» YOUR INSTRUCTIONS
Every line below should be repeated exactly.

───── DATA ─────

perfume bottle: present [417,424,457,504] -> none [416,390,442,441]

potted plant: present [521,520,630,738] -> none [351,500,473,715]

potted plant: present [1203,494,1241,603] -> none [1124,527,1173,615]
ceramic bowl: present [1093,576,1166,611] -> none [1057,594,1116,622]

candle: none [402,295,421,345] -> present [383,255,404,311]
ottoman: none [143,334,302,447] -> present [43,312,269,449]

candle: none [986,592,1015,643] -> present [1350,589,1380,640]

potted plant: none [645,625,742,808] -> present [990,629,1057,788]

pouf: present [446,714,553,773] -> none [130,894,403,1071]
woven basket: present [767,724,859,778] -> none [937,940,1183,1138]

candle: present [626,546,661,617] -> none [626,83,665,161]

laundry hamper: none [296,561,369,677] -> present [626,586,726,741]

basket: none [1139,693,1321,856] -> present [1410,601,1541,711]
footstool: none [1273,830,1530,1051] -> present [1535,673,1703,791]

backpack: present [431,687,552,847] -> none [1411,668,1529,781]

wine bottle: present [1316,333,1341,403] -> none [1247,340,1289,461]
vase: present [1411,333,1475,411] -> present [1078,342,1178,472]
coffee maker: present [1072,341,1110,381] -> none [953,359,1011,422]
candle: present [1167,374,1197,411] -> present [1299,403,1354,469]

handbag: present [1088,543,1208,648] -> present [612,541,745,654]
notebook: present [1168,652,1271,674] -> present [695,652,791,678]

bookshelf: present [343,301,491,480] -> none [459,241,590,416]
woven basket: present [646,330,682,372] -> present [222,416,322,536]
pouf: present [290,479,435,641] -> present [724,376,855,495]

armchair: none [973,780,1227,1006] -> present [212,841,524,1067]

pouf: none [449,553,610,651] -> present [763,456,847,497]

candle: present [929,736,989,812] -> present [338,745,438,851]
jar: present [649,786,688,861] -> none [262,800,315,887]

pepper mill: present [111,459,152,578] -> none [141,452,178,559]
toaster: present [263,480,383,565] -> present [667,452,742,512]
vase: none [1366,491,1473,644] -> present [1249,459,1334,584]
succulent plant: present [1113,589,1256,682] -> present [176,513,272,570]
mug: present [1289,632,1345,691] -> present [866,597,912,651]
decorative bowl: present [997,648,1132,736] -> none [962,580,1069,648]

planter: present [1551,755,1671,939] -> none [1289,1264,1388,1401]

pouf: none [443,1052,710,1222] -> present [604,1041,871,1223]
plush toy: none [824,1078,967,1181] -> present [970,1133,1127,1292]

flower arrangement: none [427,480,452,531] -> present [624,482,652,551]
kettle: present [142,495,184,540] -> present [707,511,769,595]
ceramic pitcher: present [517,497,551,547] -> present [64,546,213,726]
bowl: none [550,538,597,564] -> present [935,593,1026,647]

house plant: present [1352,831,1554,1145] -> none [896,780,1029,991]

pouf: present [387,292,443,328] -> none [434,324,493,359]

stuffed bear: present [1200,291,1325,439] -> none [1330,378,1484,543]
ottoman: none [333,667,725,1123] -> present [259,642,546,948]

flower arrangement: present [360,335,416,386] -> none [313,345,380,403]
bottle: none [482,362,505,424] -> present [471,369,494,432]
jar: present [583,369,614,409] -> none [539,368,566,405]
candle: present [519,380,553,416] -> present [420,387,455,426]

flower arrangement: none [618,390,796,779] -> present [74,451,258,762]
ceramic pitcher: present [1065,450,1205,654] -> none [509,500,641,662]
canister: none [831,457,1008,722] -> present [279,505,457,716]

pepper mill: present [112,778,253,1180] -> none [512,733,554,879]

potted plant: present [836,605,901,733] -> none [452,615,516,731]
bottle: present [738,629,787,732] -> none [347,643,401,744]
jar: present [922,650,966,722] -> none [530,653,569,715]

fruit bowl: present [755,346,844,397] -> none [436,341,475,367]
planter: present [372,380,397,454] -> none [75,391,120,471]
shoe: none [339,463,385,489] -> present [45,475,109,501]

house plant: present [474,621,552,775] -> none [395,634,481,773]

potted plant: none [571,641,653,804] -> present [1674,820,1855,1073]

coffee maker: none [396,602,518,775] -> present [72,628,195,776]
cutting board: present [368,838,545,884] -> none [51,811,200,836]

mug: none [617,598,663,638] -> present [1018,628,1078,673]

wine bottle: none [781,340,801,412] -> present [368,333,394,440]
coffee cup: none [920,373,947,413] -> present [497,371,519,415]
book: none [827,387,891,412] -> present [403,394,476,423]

─────

» TASK ANSWER
perfume bottle: present [417,424,457,504] -> none [416,390,442,441]

potted plant: present [521,520,630,738] -> none [351,500,473,715]

potted plant: present [1203,494,1241,603] -> none [1124,527,1173,615]
ceramic bowl: present [1093,576,1166,611] -> none [1057,594,1116,622]

candle: none [402,295,421,345] -> present [383,255,404,311]
ottoman: none [143,334,302,447] -> present [43,312,269,449]

candle: none [986,592,1015,643] -> present [1350,589,1380,640]

potted plant: none [645,625,742,808] -> present [990,629,1057,788]

pouf: present [446,714,553,773] -> none [130,894,403,1071]
woven basket: present [767,724,859,778] -> none [937,940,1183,1138]

candle: present [626,546,661,617] -> none [626,83,665,161]

laundry hamper: none [296,561,369,677] -> present [626,586,726,741]

basket: none [1139,693,1321,856] -> present [1410,601,1541,711]
footstool: none [1273,830,1530,1051] -> present [1535,673,1703,791]

backpack: present [431,687,552,847] -> none [1411,668,1529,781]

wine bottle: present [1316,333,1341,403] -> none [1247,340,1289,461]
vase: present [1411,333,1475,411] -> present [1078,342,1178,472]
coffee maker: present [1072,341,1110,381] -> none [953,359,1011,422]
candle: present [1167,374,1197,411] -> present [1299,403,1354,469]

handbag: present [1088,543,1208,648] -> present [612,541,745,654]
notebook: present [1168,652,1271,674] -> present [695,652,791,678]

bookshelf: present [343,301,491,480] -> none [459,241,590,416]
woven basket: present [646,330,682,372] -> present [222,416,322,536]
pouf: present [290,479,435,641] -> present [724,376,855,495]

armchair: none [973,780,1227,1006] -> present [212,841,524,1067]

pouf: none [449,553,610,651] -> present [763,456,847,497]

candle: present [929,736,989,812] -> present [338,745,438,851]
jar: present [649,786,688,861] -> none [262,800,315,887]

pepper mill: present [111,459,152,578] -> none [141,452,178,559]
toaster: present [263,480,383,565] -> present [667,452,742,512]
vase: none [1366,491,1473,644] -> present [1249,459,1334,584]
succulent plant: present [1113,589,1256,682] -> present [176,513,272,570]
mug: present [1289,632,1345,691] -> present [866,597,912,651]
decorative bowl: present [997,648,1132,736] -> none [962,580,1069,648]

planter: present [1551,755,1671,939] -> none [1289,1264,1388,1401]

pouf: none [443,1052,710,1222] -> present [604,1041,871,1223]
plush toy: none [824,1078,967,1181] -> present [970,1133,1127,1292]

flower arrangement: none [427,480,452,531] -> present [624,482,652,551]
kettle: present [142,495,184,540] -> present [707,511,769,595]
ceramic pitcher: present [517,497,551,547] -> present [64,546,213,726]
bowl: none [550,538,597,564] -> present [935,593,1026,647]

house plant: present [1352,831,1554,1145] -> none [896,780,1029,991]

pouf: present [387,292,443,328] -> none [434,324,493,359]

stuffed bear: present [1200,291,1325,439] -> none [1330,378,1484,543]
ottoman: none [333,667,725,1123] -> present [259,642,546,948]

flower arrangement: present [360,335,416,386] -> none [313,345,380,403]
bottle: none [482,362,505,424] -> present [471,369,494,432]
jar: present [583,369,614,409] -> none [539,368,566,405]
candle: present [519,380,553,416] -> present [420,387,455,426]

flower arrangement: none [618,390,796,779] -> present [74,451,258,762]
ceramic pitcher: present [1065,450,1205,654] -> none [509,500,641,662]
canister: none [831,457,1008,722] -> present [279,505,457,716]

pepper mill: present [112,778,253,1180] -> none [512,733,554,879]

potted plant: present [836,605,901,733] -> none [452,615,516,731]
bottle: present [738,629,787,732] -> none [347,643,401,744]
jar: present [922,650,966,722] -> none [530,653,569,715]

fruit bowl: present [755,346,844,397] -> none [436,341,475,367]
planter: present [372,380,397,454] -> none [75,391,120,471]
shoe: none [339,463,385,489] -> present [45,475,109,501]

house plant: present [474,621,552,775] -> none [395,634,481,773]

potted plant: none [571,641,653,804] -> present [1674,820,1855,1073]

coffee maker: none [396,602,518,775] -> present [72,628,195,776]
cutting board: present [368,838,545,884] -> none [51,811,200,836]

mug: none [617,598,663,638] -> present [1018,628,1078,673]

wine bottle: none [781,340,801,412] -> present [368,333,394,440]
coffee cup: none [920,373,947,413] -> present [497,371,519,415]
book: none [827,387,891,412] -> present [403,394,476,423]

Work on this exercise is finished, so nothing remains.